量り売りが定着すると
見込まれる2つの理由

 とはいえ、日本ではまだ、そこまで環境問題に対して高い関心を持つ人は多くないように感じる。だがノイハウス氏は「確かに現状、日本での環境への意識は低いが、それも時間が解決するはず」と予測する。
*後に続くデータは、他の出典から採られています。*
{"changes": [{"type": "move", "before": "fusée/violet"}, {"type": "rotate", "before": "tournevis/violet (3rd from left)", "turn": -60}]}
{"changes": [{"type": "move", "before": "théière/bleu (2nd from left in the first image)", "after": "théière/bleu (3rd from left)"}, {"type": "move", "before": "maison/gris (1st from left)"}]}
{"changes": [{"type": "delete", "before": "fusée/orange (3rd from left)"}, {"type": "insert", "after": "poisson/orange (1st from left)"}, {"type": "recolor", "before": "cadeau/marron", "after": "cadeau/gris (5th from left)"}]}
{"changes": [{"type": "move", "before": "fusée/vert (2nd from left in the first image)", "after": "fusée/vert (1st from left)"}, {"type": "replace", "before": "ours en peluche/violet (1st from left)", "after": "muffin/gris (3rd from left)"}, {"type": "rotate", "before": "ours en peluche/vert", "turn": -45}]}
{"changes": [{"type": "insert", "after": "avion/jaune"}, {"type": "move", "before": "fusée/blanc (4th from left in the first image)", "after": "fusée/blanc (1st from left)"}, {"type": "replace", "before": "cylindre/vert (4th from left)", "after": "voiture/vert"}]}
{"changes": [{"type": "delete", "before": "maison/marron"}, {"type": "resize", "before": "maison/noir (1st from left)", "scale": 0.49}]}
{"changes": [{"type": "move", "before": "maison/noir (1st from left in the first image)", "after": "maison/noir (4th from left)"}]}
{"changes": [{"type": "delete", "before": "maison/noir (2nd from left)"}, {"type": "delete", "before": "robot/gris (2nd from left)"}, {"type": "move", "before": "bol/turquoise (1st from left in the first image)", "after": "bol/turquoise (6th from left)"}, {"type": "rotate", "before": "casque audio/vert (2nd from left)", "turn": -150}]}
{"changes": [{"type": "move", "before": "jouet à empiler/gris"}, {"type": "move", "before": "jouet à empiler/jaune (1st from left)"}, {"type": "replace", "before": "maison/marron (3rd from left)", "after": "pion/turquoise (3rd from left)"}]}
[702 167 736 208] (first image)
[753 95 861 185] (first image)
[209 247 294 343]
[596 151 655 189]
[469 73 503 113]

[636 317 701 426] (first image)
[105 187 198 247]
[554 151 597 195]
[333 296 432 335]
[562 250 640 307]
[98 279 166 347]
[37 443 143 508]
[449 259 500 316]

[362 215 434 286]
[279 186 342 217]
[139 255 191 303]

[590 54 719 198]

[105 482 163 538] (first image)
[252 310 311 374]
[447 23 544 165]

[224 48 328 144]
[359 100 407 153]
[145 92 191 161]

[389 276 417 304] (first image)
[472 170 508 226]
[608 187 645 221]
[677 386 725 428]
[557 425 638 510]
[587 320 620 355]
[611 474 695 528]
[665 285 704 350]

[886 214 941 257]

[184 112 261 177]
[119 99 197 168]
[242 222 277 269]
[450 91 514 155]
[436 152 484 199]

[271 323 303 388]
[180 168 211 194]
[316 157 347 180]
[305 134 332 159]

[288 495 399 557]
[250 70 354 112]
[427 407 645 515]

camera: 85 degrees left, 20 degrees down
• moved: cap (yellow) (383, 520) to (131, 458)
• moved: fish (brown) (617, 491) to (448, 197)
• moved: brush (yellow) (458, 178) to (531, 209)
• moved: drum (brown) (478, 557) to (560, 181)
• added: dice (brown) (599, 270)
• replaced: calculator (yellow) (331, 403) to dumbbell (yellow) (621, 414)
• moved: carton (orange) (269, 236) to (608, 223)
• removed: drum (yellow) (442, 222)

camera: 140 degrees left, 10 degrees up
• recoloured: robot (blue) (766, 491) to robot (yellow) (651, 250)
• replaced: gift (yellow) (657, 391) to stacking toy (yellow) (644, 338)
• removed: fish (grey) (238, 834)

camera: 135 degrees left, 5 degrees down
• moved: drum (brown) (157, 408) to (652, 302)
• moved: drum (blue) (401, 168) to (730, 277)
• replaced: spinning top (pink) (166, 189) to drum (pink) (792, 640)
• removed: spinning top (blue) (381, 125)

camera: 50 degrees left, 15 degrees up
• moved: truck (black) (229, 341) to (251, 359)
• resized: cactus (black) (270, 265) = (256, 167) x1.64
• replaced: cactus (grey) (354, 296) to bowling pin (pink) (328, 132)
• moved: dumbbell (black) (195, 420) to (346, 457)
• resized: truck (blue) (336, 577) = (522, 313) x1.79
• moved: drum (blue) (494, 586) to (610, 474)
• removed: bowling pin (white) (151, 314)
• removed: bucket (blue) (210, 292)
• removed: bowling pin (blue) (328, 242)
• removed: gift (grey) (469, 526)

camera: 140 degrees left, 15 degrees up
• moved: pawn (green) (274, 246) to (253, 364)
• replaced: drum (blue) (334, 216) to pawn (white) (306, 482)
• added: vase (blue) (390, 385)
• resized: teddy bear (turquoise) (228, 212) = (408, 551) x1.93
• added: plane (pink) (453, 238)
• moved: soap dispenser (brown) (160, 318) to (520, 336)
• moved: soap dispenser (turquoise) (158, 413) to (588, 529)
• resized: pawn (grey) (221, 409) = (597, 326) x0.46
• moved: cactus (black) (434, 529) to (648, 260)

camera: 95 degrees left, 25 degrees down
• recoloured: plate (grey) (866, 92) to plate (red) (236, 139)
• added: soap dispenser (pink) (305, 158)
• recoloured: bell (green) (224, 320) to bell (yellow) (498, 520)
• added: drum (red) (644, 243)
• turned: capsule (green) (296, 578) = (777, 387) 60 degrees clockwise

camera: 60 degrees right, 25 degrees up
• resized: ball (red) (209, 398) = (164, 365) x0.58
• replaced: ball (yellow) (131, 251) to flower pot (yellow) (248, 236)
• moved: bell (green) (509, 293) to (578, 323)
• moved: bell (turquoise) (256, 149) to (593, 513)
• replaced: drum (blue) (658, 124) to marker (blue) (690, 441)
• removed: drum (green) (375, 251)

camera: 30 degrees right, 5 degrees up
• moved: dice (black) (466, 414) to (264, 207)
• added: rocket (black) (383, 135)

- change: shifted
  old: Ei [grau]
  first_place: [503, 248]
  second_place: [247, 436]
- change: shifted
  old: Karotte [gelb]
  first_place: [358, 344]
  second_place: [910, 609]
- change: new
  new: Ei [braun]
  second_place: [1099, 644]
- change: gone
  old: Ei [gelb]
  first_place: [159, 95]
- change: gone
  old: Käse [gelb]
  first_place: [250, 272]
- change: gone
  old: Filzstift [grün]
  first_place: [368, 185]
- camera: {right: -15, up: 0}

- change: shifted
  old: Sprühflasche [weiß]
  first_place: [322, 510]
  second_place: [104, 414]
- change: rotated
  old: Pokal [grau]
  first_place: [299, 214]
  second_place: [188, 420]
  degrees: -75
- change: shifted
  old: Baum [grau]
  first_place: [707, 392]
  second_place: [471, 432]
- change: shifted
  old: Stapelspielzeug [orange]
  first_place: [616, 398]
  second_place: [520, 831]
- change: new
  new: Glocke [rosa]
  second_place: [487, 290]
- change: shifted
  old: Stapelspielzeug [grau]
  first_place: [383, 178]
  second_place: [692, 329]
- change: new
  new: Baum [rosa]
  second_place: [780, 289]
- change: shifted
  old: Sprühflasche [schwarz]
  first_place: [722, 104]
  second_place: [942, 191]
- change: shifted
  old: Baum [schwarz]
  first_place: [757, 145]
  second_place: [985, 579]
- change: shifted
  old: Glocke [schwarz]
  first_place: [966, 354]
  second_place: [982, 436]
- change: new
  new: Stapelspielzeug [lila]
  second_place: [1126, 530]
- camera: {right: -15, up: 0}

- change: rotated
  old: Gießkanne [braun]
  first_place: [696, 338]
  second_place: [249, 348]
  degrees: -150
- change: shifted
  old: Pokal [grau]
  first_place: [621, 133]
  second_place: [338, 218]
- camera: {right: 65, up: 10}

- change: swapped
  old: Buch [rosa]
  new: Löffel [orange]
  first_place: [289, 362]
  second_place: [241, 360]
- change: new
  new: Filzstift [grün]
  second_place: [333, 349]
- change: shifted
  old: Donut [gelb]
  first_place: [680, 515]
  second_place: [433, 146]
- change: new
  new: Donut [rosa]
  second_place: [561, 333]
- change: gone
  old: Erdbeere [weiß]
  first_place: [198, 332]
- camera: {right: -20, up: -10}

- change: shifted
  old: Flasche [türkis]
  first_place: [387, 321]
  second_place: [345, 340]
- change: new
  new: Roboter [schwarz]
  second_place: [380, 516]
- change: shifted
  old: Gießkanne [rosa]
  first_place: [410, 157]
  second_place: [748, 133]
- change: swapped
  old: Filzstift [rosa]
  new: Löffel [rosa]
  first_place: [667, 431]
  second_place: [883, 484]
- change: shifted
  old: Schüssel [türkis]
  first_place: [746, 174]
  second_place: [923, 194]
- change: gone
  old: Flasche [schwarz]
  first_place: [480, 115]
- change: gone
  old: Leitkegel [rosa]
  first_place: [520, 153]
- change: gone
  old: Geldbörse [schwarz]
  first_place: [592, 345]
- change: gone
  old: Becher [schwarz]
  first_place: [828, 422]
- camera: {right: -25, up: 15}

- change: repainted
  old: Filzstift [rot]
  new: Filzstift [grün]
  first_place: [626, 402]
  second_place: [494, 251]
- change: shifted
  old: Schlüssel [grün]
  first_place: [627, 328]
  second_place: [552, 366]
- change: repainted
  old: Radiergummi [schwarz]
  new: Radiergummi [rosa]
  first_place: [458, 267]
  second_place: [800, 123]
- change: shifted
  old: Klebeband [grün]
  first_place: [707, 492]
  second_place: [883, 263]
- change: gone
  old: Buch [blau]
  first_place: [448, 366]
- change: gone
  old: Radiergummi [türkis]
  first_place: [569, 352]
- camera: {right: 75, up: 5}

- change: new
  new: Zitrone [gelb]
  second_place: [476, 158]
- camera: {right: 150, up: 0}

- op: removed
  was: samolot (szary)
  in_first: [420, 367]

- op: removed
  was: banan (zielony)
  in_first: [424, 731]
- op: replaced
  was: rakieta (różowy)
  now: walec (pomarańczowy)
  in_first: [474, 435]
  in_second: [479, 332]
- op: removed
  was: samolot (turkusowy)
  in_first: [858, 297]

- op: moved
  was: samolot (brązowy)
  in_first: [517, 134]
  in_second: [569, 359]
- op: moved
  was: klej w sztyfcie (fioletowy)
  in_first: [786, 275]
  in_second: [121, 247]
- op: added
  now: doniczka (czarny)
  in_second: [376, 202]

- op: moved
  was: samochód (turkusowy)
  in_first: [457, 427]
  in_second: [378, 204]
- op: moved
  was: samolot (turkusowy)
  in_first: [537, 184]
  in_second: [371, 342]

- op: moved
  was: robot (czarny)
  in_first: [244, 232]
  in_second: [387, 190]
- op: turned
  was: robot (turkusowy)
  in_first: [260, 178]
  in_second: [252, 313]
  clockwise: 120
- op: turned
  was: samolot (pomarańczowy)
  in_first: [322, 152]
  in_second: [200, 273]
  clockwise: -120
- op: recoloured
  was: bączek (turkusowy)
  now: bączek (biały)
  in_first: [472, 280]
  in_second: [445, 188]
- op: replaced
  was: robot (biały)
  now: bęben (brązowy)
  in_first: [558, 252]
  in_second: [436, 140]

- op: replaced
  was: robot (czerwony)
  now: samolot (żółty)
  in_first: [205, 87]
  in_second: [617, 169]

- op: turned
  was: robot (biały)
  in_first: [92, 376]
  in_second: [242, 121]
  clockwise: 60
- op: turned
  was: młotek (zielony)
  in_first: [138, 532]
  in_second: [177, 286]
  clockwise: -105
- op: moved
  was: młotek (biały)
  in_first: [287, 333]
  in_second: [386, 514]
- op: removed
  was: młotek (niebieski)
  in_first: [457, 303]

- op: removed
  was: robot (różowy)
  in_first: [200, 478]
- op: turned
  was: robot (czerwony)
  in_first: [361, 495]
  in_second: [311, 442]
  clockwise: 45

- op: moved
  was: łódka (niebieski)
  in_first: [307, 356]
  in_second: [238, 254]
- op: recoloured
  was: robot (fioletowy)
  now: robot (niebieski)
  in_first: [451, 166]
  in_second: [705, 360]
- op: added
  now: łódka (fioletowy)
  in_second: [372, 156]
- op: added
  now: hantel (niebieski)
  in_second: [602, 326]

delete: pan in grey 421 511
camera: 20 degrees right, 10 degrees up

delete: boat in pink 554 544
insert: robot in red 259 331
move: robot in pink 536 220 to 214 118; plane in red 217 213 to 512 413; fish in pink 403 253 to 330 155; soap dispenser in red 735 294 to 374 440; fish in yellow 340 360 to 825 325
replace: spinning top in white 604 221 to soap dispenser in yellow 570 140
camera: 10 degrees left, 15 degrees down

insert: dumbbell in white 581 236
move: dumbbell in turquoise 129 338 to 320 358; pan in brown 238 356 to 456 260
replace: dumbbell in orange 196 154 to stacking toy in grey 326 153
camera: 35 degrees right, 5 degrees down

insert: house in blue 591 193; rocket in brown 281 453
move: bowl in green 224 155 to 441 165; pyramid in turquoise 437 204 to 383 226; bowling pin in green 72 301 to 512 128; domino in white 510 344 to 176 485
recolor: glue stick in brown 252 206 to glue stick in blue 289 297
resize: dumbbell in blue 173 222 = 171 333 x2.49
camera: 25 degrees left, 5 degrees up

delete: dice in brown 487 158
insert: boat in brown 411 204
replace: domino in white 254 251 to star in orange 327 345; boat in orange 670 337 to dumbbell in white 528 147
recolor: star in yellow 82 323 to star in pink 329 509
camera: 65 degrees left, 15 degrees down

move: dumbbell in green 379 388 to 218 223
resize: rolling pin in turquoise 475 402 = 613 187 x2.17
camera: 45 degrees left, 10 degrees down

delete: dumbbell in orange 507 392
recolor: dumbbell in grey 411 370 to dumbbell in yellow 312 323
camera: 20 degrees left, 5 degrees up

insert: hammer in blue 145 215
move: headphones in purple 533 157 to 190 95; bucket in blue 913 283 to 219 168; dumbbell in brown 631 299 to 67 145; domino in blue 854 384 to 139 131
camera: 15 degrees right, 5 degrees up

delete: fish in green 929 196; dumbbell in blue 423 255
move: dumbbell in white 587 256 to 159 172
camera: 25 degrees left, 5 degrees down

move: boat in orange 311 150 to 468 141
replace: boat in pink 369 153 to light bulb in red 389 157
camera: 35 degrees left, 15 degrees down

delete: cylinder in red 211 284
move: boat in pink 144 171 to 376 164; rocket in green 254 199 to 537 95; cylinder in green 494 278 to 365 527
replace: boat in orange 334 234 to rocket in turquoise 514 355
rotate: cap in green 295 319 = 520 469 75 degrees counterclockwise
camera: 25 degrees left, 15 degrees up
「たとえば、ドイツではほんの20年前まで『環境への負荷が少ないオーガニック商品を選ぶ=意識高い系』という偏見がありましたが、今では、価格の違いもほぼなく、当たり前にオーガニックを選ぶ人が増加しています。それと同じで、今後環境問題への社会的意識が高まるにつれ、『値段もあまり変わらず環境にも優しいなら、当然量り売りを選ぶ』くらいの感覚が自然と広がるのではないかと思います」

 ノイハウス氏が今後の量り売りの定着を見込むのには、2つの理由がある。

「一つは、現状でも少なからず『環境負荷が少ない商品を手に取りたい』というニーズが生まれていることです。現在、斗々屋の直売店は京都と東京・国分寺だけですが、わざわざ遠方から足を運ぶ人がいたり、地方からも『遠くて行けないけど、ぜひいつか行きたい』といった思いが日々届いています」

 もう一つの理由は、若者の環境問題への関心の高まりだという。

「教育現場でSDGsについて取り上げられていることも影響し、近年、若い人からの関心が大きくなっている手応えがあります。実際、中学生くらいの方が、家族を連れて斗々屋の店舗を訪れる姿も目にしますね。さらに、インスタグラムを見ると『#ゼロウェイスト』の投稿が10万件以上。これも数年前はほんの数十件しかなかったのに、です。若者が集うSNSでこれだけのムーブメントが起きているのも、これからの時代は、ますます環境に配慮した店舗が求められることを裏付けていると思います」

 将来的には、バルクショップを誰もが日常的に通う店舗の一つになるくらいに広めたい、と話すノイハウス氏。環境を意識する人が増えるこれからの時代、量り売りのニーズは高まっていくのかもしれない。